PASSAGE PROVIDED |
· · ·

Abstract:
An air mass sensor has a three-part configuration formed of an insertion element, a measuring channel element and a housing element for accommodating an evaluation device. In order to be able to provide flexible insertion elements for a device having a short overall height, the measuring channel element and the housing element are joined to one another along a side of the measuring channel element that is perpendicular to the main direction.

Description:
CROSS-REFERENCE TO RELATED APPLICATION 
   This application is a continuation of copending International Application No. PCT/DE03/01311, filed Apr. 22, 2003, which designated the United States and was not published in English. 

   BACKGROUND OF THE INVENTION 
   Field of the Invention 
   The invention relates to a device for measuring the mass of air flowing inside a line. A device of this type is also referred to for short as an air mass measuring device or an air mass sensor. 
   The device is inserted into the intake channel for the air mass, as a result of which a defined portion of the total air flow flows through this device. The known insertion channel air mass measuring devices is formed essentially of a measuring channel in which a sensor is disposed, the electronics for the sensor which are disposed in a housing, and also an insertion element which inserts the measuring channel into the line.

· · ·

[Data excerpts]
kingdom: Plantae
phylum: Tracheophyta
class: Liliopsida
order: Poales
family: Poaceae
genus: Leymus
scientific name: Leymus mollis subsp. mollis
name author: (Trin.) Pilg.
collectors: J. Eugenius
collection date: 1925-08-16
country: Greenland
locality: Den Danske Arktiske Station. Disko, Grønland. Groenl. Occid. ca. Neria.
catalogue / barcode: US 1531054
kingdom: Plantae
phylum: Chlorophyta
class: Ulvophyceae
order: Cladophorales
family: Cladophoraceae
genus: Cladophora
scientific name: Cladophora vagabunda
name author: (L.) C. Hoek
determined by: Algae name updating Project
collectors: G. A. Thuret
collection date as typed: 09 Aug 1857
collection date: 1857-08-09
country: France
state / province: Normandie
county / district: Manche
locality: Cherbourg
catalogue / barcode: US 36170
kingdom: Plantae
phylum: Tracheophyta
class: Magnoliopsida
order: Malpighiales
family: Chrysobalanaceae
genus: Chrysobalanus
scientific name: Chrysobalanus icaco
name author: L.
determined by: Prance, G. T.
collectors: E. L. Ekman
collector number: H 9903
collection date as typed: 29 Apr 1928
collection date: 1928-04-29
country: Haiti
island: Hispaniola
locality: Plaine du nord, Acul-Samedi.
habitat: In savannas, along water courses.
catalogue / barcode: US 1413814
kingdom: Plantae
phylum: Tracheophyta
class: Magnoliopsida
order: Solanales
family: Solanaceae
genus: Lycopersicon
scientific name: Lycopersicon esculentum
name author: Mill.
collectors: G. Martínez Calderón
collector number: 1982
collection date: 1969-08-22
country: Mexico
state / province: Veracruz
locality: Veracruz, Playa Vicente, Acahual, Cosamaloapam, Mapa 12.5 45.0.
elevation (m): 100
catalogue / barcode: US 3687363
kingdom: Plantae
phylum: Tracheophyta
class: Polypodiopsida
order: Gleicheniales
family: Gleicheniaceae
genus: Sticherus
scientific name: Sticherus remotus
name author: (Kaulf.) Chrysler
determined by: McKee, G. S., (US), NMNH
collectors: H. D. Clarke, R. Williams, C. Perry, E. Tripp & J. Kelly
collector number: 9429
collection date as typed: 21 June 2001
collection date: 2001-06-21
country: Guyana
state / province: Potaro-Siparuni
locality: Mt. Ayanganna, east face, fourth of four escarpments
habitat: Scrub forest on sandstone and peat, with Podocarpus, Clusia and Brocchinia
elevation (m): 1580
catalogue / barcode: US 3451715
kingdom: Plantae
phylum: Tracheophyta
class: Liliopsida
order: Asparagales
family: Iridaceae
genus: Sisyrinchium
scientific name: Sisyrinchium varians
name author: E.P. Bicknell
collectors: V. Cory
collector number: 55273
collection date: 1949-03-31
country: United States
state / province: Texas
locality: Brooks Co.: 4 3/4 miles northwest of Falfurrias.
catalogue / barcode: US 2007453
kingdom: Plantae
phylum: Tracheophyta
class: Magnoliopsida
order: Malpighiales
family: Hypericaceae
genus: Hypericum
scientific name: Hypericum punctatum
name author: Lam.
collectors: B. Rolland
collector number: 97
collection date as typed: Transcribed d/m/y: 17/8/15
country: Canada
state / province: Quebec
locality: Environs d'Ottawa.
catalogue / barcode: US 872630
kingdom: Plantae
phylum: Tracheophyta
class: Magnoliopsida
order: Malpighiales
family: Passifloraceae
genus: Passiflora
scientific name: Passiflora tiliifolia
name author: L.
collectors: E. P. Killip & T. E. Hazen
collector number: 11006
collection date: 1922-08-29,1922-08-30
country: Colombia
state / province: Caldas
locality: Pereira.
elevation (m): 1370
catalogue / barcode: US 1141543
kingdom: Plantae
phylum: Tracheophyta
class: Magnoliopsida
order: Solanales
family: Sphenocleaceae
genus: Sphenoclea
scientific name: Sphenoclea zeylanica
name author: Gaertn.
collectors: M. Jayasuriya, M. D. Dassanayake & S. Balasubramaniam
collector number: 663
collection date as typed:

· · ·

STATED GOAL 1 |
Please reproduce the section of the air mass sensor text starting at "BACKGROUND OF THE" and ending at "air mass sensor.", word for word.
STATED GOAL 2 |
Answer these questions from the air mass sensor text:
(a) What three elements make up the sensor's configuration?
(b) What is the number of the copending International Application, and when was it filed?
(c) By what shorter names is the device also known?

EXERCISE RESULT 1 |
BACKGROUND OF THE INVENTION 
   Field of the Invention 
   The invention relates to a device for measuring the mass of air flowing inside a line. A device of this type is also referred to for short as an air mass measuring device or an air mass sensor.

EXERCISE RESULT 2 |
(a) An insertion element, a measuring channel element, and a housing element for accommodating an evaluation device.
(b) PCT/DE03/01311, filed Apr. 22, 2003.
(c) An air mass measuring device or an air mass sensor.